The City made advances under Walsh in the critical arena of affordable housing, including for middle class people. Earlier this month the mayor announced that Boston issued permits for more than 1,000 units of new affordable housing units in 2015, breaking the record of 862 set in 2004. “Affordability” standards are based on Area Median Income. A record 3,800 overall new units were completed.

Walsh’s “Housing a Changing City,” released in October 2014, as part of his Imagine Boston 2030 project, set a target of 6,500 new affordable units for low and middle income folks to be created by then.

Last month, the mayor issued an executive order that standardizes Boston’s Inclusionary Zoning Policy and increases affordability subsidized by developers for qualified renters and buyers.

Walsh kept his promise to boost the arts—a very important topic for JP—and to create a cabinet level commissioner for the arts. He named Julie Burros Boston’s first Chief of Arts and Culture in September 2014 after a national search.

Burros has spearheaded an extensive community arts and cultural planning process called “Boston Creates” that will generate a draft plan with short-, near- and long-term goals to be released at a third “town hall” meeting on March 28. The kickoff town hall meeting was held here in JP in English High School auditorium with standing room only.

Just before his State of the City address last week, the mayor announced that $1 million will go directly to helping individual artists based on needs surfaced through the Boston Creates process.
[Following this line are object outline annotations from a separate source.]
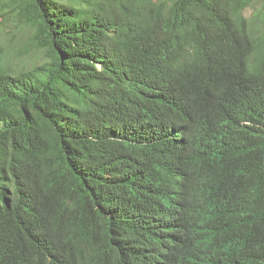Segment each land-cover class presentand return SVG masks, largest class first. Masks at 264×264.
Instances as JSON below:
<instances>
[{
  "label": "trees",
  "instance_id": "trees-1",
  "mask_svg": "<svg viewBox=\"0 0 264 264\" xmlns=\"http://www.w3.org/2000/svg\"><path fill=\"white\" fill-rule=\"evenodd\" d=\"M0 264H264V0H0Z\"/></svg>",
  "mask_w": 264,
  "mask_h": 264
},
{
  "label": "rangeland",
  "instance_id": "rangeland-1",
  "mask_svg": "<svg viewBox=\"0 0 264 264\" xmlns=\"http://www.w3.org/2000/svg\"><path fill=\"white\" fill-rule=\"evenodd\" d=\"M250 14H251V10L249 9V10L246 11L245 15L249 16Z\"/></svg>",
  "mask_w": 264,
  "mask_h": 264
},
{
  "label": "bare ground",
  "instance_id": "bare-ground-1",
  "mask_svg": "<svg viewBox=\"0 0 264 264\" xmlns=\"http://www.w3.org/2000/svg\"><path fill=\"white\" fill-rule=\"evenodd\" d=\"M229 136V135H228ZM162 155V154H161ZM65 231V230H64ZM39 256V255H38Z\"/></svg>",
  "mask_w": 264,
  "mask_h": 264
}]
</instances>
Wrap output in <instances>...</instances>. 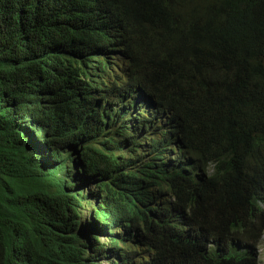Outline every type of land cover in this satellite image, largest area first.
I'll return each instance as SVG.
<instances>
[{
  "label": "trees",
  "instance_id": "trees-1",
  "mask_svg": "<svg viewBox=\"0 0 264 264\" xmlns=\"http://www.w3.org/2000/svg\"><path fill=\"white\" fill-rule=\"evenodd\" d=\"M263 236L264 0H0V264H259Z\"/></svg>",
  "mask_w": 264,
  "mask_h": 264
},
{
  "label": "rangeland",
  "instance_id": "rangeland-1",
  "mask_svg": "<svg viewBox=\"0 0 264 264\" xmlns=\"http://www.w3.org/2000/svg\"><path fill=\"white\" fill-rule=\"evenodd\" d=\"M80 230V228H77L76 231ZM258 254H259V262L260 264H264V237L261 242V245L258 247Z\"/></svg>",
  "mask_w": 264,
  "mask_h": 264
},
{
  "label": "bare ground",
  "instance_id": "bare-ground-1",
  "mask_svg": "<svg viewBox=\"0 0 264 264\" xmlns=\"http://www.w3.org/2000/svg\"><path fill=\"white\" fill-rule=\"evenodd\" d=\"M77 228H80V227L78 226ZM77 228H76V229H77ZM263 237H264V236H263ZM260 245H261V243H260ZM260 245H259V246H260ZM257 254H258V248H257ZM258 257H259V254H258ZM259 264H260V262H259Z\"/></svg>",
  "mask_w": 264,
  "mask_h": 264
}]
</instances>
Half the money will expand AIR, the city’s Artist in Residence program, to place working artists in 10 to 12 City community centers to help develop programs.

Individual artists will be granted another $400,000. What arts that will include and how artists will be chosen will be announced in coming months. Also, $100,000 will fund an artists’ resource desk at City Hall staffed by a full-time Boston artist resource director that will act as an information clearing house for Boston artists.

Mayor Walsh kept the very helpful Mayor’s Office of Neighborhood Services and the Jamaica Plain and LGBT Community Liaison Jullieanne Doherty, as requested.

He hired department heads whose previous employers did not want to let them go, especially in the case of the Boston Police Commissioner.

Bill Evans was appointed by Walsh in January, 2014. Evans had been interim commissioner since Mayor Thomas Menino appointed him in November 2013 and had moved up the department ranks since he joined the force in 1982.

A school principal in Los Angeles Unified School District was quoted in a WBUR article saying Boston’s new Superintendent of Schools Tommy Chang was a good, “hands-on” administrator.

Housing, arts, and personnel appointments got good attention from Mayor Walsh during the first half of his four-year term.

Sandra Storey is founder and former publisher and editor of the Jamaica Plain Gazette.